Data for this task:
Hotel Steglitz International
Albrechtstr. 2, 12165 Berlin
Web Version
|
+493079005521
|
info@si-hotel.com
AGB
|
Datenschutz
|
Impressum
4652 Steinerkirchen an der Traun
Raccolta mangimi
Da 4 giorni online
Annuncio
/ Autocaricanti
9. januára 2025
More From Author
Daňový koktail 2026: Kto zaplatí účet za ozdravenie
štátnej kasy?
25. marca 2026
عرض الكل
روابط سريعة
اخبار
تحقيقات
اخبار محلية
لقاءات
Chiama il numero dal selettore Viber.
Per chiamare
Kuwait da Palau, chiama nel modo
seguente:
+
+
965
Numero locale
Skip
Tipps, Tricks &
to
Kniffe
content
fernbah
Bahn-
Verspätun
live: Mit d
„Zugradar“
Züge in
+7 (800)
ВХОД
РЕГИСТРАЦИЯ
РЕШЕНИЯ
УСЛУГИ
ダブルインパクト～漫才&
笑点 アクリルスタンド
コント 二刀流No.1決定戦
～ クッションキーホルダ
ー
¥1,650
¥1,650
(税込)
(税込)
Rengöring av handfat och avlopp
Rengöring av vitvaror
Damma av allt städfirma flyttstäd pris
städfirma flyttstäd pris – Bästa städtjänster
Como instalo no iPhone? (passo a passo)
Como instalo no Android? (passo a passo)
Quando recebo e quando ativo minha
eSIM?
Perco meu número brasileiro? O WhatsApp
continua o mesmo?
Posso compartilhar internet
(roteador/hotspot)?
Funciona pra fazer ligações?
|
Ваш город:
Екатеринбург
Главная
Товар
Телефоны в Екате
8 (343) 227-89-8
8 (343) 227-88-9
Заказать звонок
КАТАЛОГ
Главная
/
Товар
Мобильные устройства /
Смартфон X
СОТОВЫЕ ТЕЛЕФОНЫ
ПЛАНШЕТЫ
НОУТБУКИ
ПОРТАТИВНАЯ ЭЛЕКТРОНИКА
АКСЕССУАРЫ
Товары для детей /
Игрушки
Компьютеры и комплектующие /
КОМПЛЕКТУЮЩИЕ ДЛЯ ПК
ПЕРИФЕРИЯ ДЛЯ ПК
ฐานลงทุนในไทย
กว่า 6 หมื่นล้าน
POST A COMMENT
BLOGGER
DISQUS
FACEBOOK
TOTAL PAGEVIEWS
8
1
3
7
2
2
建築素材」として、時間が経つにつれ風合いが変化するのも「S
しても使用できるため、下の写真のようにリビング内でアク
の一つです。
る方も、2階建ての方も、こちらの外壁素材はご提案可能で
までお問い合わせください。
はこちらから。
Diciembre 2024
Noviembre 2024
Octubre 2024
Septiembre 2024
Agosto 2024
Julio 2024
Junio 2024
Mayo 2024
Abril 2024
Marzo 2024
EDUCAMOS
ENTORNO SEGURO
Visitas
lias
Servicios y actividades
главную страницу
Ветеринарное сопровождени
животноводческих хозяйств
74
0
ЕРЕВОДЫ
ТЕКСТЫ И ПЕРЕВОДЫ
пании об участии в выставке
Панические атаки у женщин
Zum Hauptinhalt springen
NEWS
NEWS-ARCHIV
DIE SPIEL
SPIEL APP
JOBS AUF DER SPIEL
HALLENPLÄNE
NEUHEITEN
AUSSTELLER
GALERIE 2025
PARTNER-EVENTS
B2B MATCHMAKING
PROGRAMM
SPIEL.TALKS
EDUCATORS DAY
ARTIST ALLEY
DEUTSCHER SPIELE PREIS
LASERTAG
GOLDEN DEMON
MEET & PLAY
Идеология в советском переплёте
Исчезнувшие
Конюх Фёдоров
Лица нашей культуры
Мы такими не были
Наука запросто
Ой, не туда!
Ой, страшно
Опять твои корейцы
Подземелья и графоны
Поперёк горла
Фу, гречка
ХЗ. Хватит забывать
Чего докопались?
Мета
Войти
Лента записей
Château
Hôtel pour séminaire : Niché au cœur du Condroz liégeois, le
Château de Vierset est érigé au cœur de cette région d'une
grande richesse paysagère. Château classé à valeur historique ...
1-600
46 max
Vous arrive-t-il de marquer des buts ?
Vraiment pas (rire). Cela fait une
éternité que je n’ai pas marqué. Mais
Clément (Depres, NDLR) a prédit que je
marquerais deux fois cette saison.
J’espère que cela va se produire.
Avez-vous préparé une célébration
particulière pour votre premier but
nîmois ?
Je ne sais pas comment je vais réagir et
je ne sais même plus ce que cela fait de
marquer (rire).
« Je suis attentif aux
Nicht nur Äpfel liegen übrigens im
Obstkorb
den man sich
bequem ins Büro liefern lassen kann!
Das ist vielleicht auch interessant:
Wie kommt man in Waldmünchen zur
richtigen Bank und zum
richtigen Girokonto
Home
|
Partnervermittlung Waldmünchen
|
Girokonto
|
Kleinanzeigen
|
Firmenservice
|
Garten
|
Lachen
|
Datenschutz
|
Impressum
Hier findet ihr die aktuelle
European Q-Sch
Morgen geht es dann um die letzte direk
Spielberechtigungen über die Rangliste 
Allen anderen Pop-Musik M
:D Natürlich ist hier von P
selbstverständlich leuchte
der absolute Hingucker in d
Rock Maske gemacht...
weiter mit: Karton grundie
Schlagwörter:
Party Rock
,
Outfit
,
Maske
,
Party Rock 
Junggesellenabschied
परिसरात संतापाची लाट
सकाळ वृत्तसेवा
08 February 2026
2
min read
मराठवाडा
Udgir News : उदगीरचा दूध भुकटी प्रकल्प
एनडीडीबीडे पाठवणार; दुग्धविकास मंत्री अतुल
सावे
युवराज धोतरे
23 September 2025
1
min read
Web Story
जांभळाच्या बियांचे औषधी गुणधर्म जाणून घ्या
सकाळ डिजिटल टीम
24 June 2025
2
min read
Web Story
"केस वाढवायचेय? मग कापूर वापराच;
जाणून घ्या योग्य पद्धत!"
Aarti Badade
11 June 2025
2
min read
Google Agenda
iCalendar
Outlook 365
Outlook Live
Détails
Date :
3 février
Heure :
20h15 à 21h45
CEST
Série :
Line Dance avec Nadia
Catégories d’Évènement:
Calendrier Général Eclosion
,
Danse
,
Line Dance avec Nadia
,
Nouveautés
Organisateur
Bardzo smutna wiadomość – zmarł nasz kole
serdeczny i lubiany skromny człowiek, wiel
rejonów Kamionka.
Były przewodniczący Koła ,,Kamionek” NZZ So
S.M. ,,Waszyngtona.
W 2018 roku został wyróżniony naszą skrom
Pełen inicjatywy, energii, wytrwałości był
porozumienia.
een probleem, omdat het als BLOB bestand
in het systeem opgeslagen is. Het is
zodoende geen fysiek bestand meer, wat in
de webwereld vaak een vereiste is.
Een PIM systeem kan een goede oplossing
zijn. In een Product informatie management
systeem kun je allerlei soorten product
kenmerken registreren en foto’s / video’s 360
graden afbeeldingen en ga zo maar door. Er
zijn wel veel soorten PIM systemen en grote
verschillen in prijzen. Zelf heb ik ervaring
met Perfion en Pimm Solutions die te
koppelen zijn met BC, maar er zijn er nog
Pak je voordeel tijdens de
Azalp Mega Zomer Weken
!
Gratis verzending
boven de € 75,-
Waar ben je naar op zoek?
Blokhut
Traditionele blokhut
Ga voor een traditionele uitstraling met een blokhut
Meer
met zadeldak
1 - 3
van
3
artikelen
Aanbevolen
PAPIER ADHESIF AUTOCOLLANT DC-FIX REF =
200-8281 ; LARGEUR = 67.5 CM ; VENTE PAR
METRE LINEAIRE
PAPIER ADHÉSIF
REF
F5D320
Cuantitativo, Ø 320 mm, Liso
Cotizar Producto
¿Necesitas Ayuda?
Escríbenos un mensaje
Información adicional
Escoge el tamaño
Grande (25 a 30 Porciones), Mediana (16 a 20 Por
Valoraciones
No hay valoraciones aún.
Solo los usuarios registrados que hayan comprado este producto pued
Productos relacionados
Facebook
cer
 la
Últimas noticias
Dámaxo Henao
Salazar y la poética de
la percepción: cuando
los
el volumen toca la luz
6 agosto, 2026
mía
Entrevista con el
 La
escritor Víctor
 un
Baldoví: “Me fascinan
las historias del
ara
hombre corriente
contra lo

Problem description:
Could you tally how many lines of the material above include the word "maar" and reply with only that count?

Task answer:
2